I seem to be having a heck of a problem with the governor. It wants to run wide open. I'm getting tired of scratching my head.


----------



## 30yearTech (Sep 14, 2006)

If the problem is with the governor, then there is no adjustment you can make to the carburetor to correct it. Try the static governor adjustment and if this does not take care of it, then the problem is likely internal. Just make sure the throttle shaft moves freely and the throttle butterfly is attached to the shaft.


----------



## DandyDon (Jul 4, 2011)

30yearTech said:


> If the problem is with the governor, then there is no adjustment you can make to the carburetor to correct it. Try the static governor adjustment and if this does not take care of it, then the problem is likely internal. Just make sure the throttle shaft moves freely and the throttle butterfly is attached to the shaft.


Thanks, 30-year. I adjusted it (after finding out where it is) and it is no longer racing. It's surging, but not racing. The mower has been sitting up for the better part of a decade, but never started. It was nice to get it started.

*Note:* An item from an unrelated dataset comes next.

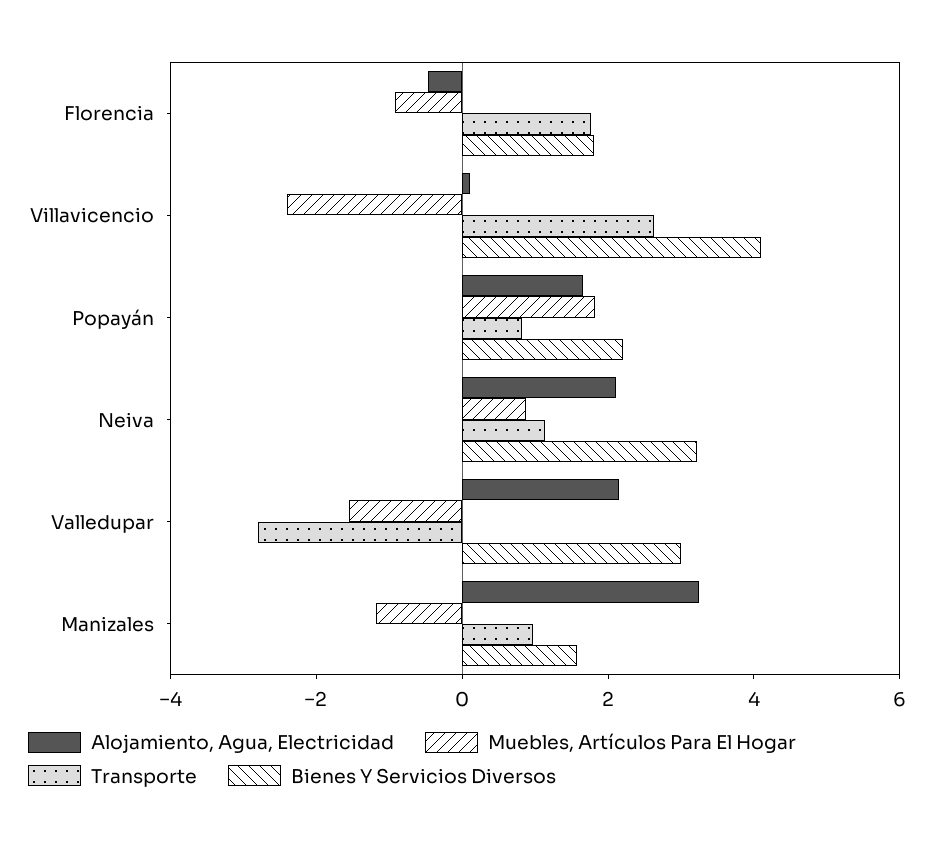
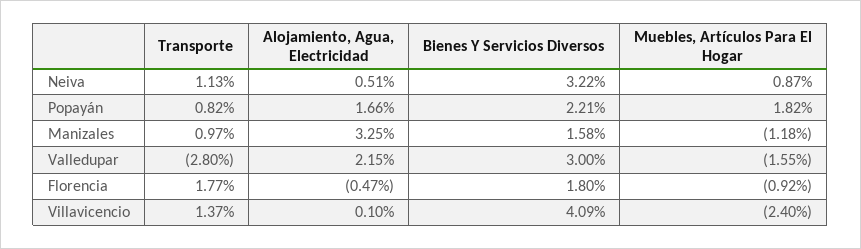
Transporte, Villavicencio: 2.5 -> 1.37
Alojamiento, Agua, Electricidad, Neiva: 2 -> 0.51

Just gotta get the bugs out, now.


----------



## 30yearTech (Sep 14, 2006)

surging can also be caused by an out of adjustment governor, but is usually caused by a restricted low speed circuit. If your carburetor is adjustable, then try opening up the low speed adjustment 1/4 turn or so and see if it smooths out. 

If unit has been sitting awhile, then carburetor may need a good cleaning.


----------